##### Page text
International law stops Swiss expulsion plans

The Swiss Minister of Justice has presented two proposals for the implementation of a controversial initiative to expel foreign criminals, both of which were rejected by the government.

 

International law stops Swiss expulsion plans
Monika Flückiger

Justice Minister Simonetta Sommaruga, a Social Democrat, went into Wednesday’s meeting reasonably secure in the knowledge that her proposals would not be accepted, newspaper Tages Anzeiger reported.

Nevertheless, her department said that she had gone ahead anyway because she “wanted to show through the proposals that she takes the will of the people seriously”.

The initiative for the expulsion of foreign criminals, launched by the far-right Swiss People’s Party, was accepted in a referendum 2010.

Since then, ministers have struggled to find a way to implement the provisions of the initiative, since the concept of automatic expulsion for foreign criminals runs contrary to a variety of international legal principles and obligations that Switzerland has signed up to.
##########
##### Information provided
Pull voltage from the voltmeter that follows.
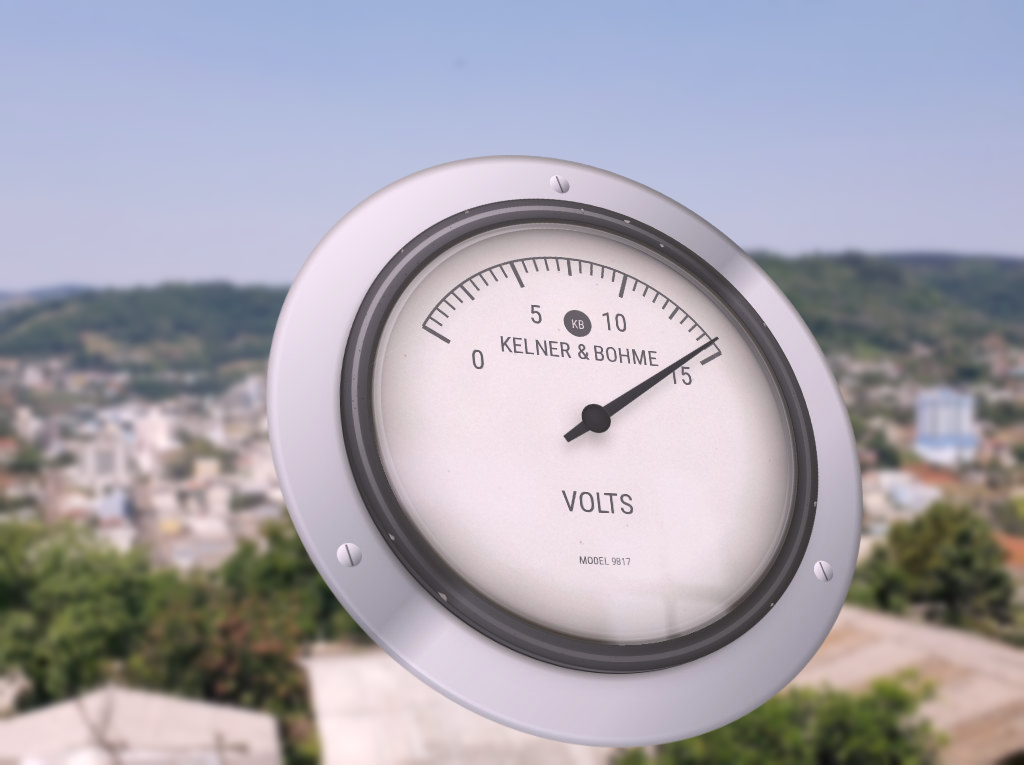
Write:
##########
■ **Written task 1**
In the Swiss expulsion article, rewrite everything from "Justice Minister Simonetta" down to "Tages Anzeiger reported.", swapping "reasonably" for "fairly".
■ **Written task 2**
Extend the article on the Swiss plans to expel foreign criminals, starting after its final sentence.

■ **Written answer 1**
Justice Minister Simonetta Sommaruga, a Social Democrat, went into Wednesday’s meeting fairly secure in the knowledge that her proposals would not be accepted, newspaper Tages Anzeiger reported.

■ **Written answer 2**
Sommaruga has received criticism for the delay, criticism she will now be able to deflect since she can no longer be seen as the reason for the hold-up. 

One of the difficulties in framing the new law involves determining what the correct threshold should be in order for a foreign criminal to qualify for expulsion. 

The Swiss People’s Party has sought automatic expulsion for any foreigner committing any level of crime, including minor offences. On this basis, an estimated 16,000 foreigners would have been expelled in 2009, including some 3,200 from EU countries.

The other alternative presented by Sommaruga is to expel only those foreign criminals who have committed serious crimes incurring jail sentences of six months or more. This would have affected 3,400 foreigners in 2009, only 790 of whom were EU citizens.

Many critics, including foreign minister Didier Burkhalter, are concerned that any such law would infringe the free movement of people and create further tensions with the EU.

The government has asked Sommaruga to come back with a less severe proposal before the summer break.

Switzerland is not currently on the best terms with the EU, having announced recently its intention to invoke a safeguard clause in its bilateral agreement with the union, which will restrict the numbers of work permits granted to the citizens of eight East European EU member states.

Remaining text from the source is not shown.